A cinque giorni dal primo assaggio di pista, la Formula 1 torna a fare sul serio sul tracciato di Bahrain International Circuit per la seconda e ultima sessione di test pre-stagionali. Da mercoledì 18 a venerdì 20 febbraio, le undici squadre avranno a disposizione altri tre giorni per rifinire assetti, raccolta dati e comprensione delle nuove vetture prima dell’avvio ufficiale del campionato.
La novità principale riguarda la gamma completa di pneumatici portata da Pirelli. Se nella settimana precedente i team avevano potuto lavorare esclusivamente sulle tre mescole più dure, in questa tornata ciascuna scuderia ha potuto selezionare 24 set tra tutte e cinque le opzioni slick da asciutto. È stato inoltre consentito il carry over dei set utilizzati per non più di nove giri nella prima sessione.

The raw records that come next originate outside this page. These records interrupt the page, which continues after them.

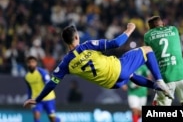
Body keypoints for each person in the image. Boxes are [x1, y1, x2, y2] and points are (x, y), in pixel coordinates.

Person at [23, 23, 171, 108]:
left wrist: (37, 99)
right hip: (118, 69)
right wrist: (129, 29)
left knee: (131, 74)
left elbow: (51, 84)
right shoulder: (87, 45)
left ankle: (155, 86)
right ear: (76, 37)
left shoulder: (65, 63)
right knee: (147, 50)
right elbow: (116, 43)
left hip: (113, 84)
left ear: (65, 42)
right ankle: (159, 81)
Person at [144, 16, 183, 106]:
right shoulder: (174, 30)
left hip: (166, 77)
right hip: (182, 74)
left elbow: (150, 53)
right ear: (163, 24)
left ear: (150, 28)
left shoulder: (147, 36)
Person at [24, 56, 61, 122]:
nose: (31, 64)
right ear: (27, 64)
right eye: (29, 62)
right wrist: (29, 99)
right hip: (36, 100)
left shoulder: (42, 73)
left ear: (36, 63)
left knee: (52, 119)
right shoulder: (27, 77)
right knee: (36, 117)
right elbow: (29, 89)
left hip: (49, 98)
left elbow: (48, 85)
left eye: (33, 62)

Le scelte dei team: tra equilibrio e ricerca del limite
Le mescole più gettonate sono risultate la C3 e la C2, incluse nella selezione di dieci squadre su undici. Unica eccezione Mercedes-AMG Petronas Formula One Team, che ha deciso di proseguire il proprio lavoro esclusivamente con le tre opzioni più dure già utilizzate nei giorni precedenti.
Scelta più ampia per McLaren F1 Team, Scuderia Ferrari, Racing Bulls, Audi F1 Team e Haas F1 Team, che hanno aggiunto la C4 al trio di base.
Strategia più orientata verso le mescole morbide per Oracle Red Bull Racing, Alpine F1 Team, Williams Racing e Aston Martin Aramco F1 Team. Il team guidato da Laurent Mekies ha limitato la scelta a C2, C3 e C4, mentre Alpine e Williams hanno inserito anche la C5. Aston Martin si distingue come unica squadra ad aver optato esclusivamente per le tre mescole più morbide del lotto: C3, C4 e C5.
Distribuzione completa, invece, per la neonata Cadillac Formula 1 Team, unica scuderia ad aver richiesto almeno un set per ciascuna delle cinque specifiche da asciutto.
Orari e identificazione visiva
Le sessioni si svolgeranno ogni giorno dalle 10 alle 19. Per facilitare l’identificazione delle mescole durante i test, è stato adottato un sistema cromatico dedicato: loghi bianchi per C1 e C2, gialli per C3 e C4, rossi per la C5.
Le coppie che condividono lo stesso colore saranno differenziate da un dettaglio grafico: la più dura tra le due presenterà una decorazione a bandiera a scacchi sulle spalle. Restano quindi prive di questo motivo – mostrando esclusivamente i loghi Pirelli e P Zero – la C2 e la C4.
Con l’intera gamma finalmente a disposizione, questi tre giorni a Sakhir rappresentano l’ultima occasione per comprendere appieno il comportamento delle monoposto in configurazioni differenti. Da qui in avanti, ogni scelta diventerà definitiva e ogni dato raccolto potrà fare la differenza quando il semaforo si spegnerà per la prima gara della stagione.